旧葛野郡太秦村は、昭和6年京都市に編入され、右京区の一部となった。
太秦村には太秦、安井、中野、常盤谷、嵯峨野の5つの大字があった。
このうち、大字太秦と大字中野は「太秦」を冠称する65町、大字安井は「太秦安井」を冠称する18町、大字常盤谷は「常盤」を冠称する19町、大字嵯峨野は「嵯峨野」を冠称する17町に編成された。
「太秦」を冠称する65町のうち、大字中野に属していたのは宮ノ前町、京ノ道町、北路町、中筋町、開日町、堀池町、御領田町、中山町、三尾町の9町である。
上記の「嵯峨野」を冠称する地区は、観光名所としての「嵯峨野」とは別個の地区である。

旧梅津村

旧葛野郡梅津村は昭和6年京都市に編入され、右京区の一部となった。
梅津村には東梅津、西梅津の2つの大字があった。
このうち、大字東梅津の区域は大部分が「梅津」を冠称する24町に編成され、残余は大字東梅津として残された。
大字西梅津の区域は「梅津」を冠称する6町(罧原町、フケノ川町、前田町、中倉町、尻溝町、大縄場町)となった。
その後、昭和44年に東構口町、南上田町が成立、長通町、畑田町、六竹町が廃止され、「梅津」を冠称する町名は現在は29町となっている。

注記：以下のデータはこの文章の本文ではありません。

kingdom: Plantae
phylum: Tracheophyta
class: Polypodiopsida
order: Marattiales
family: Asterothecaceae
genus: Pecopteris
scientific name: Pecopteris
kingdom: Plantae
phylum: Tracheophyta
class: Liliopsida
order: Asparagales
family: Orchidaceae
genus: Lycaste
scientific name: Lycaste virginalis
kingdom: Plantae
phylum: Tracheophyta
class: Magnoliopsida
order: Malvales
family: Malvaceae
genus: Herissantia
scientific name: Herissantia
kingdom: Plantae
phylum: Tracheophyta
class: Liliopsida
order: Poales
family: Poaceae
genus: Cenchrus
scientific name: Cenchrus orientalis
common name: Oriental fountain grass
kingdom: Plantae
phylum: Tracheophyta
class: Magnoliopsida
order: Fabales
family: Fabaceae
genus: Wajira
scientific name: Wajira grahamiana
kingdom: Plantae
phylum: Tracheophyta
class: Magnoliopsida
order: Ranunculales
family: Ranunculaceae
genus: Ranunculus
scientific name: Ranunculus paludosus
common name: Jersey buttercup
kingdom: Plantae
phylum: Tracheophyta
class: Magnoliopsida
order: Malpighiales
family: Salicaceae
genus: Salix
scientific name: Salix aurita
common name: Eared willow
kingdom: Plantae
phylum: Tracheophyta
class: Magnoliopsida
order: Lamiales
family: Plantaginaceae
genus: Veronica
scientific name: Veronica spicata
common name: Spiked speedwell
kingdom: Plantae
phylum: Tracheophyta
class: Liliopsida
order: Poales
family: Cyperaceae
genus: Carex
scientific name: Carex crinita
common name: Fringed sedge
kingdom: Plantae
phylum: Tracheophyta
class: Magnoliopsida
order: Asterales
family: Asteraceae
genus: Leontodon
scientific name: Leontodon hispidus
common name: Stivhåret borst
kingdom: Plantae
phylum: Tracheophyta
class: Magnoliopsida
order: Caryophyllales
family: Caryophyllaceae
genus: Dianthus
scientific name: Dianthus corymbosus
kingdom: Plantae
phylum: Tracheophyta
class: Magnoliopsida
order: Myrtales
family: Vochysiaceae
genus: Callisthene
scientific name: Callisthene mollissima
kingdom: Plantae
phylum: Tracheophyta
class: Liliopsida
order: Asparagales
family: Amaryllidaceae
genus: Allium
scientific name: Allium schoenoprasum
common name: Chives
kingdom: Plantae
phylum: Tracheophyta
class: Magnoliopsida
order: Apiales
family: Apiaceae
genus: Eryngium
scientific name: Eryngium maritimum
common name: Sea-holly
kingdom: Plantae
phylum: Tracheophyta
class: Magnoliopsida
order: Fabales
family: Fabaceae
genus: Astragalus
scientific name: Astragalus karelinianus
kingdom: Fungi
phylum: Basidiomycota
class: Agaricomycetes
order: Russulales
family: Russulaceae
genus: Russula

昭和40年(1965年)、当時の京都市内各所に残存していた「大字○○字XX」の区域はすべて「町」となり、「○○XX町」と改称された。
この際、「大字東梅津」として存続していた区域は東梅津前子町となった。

旧嵯峨町(下嵯峨、上嵯峨、天龍寺)

旧葛野郡嵯峨町は、昭和6年京都市に編入され、右京区の一部となった。
嵯峨町は明治22年(1889年)の市制町村制施行時には嵯峨村であった。
明治36年(1903年)に下嵯峨村を編入、大正12年に町制を施行している。
嵯峨町には上嵯峨、下嵯峨、天龍寺、水尾、原、越畑の6つの大字があった。
このうち、大字上嵯峨は「嵯峨」を冠称する56町と「北嵯峨」を冠称する10町に、大字下嵯峨は「嵯峨」を冠称する16町に、大字天龍寺は「嵯峨」を冠称する23町に、それぞれ編成された。
旧・大字上嵯峨には清滝地区、愛宕山頂の愛宕神社などが含まれる。

旧嵯峨町(水尾、原、越畑)

旧葛野郡嵯峨町のうち、大字水尾は「嵯峨水尾」を冠称する26町に、大字原は「嵯峨樒原」(さがしきみがはら)を冠称する26町に、大字越畑は「嵯峨越畑」を冠称する29町に、それぞれ編成された。

旧花園村

旧葛野郡花園村は、昭和6年京都市に編入され、右京区の一部となった。
花園村には花園、宇多野、谷口、御室の4つの大字があった。
このうち、大字花園は「花園」を冠称する28町に編成された。
大字宇多野は「宇多野」を冠称する10町、「鳴滝」を冠称する24町、「山越」を冠称する5町、及び音戸山山ノ茶屋町に編成された。
大字谷口は「谷口」を冠称する5町と「龍安寺」を冠称する11町に編成された。
大字御室は大部分が「御室」を冠称する5町に編成され、残余は大字御室として残された。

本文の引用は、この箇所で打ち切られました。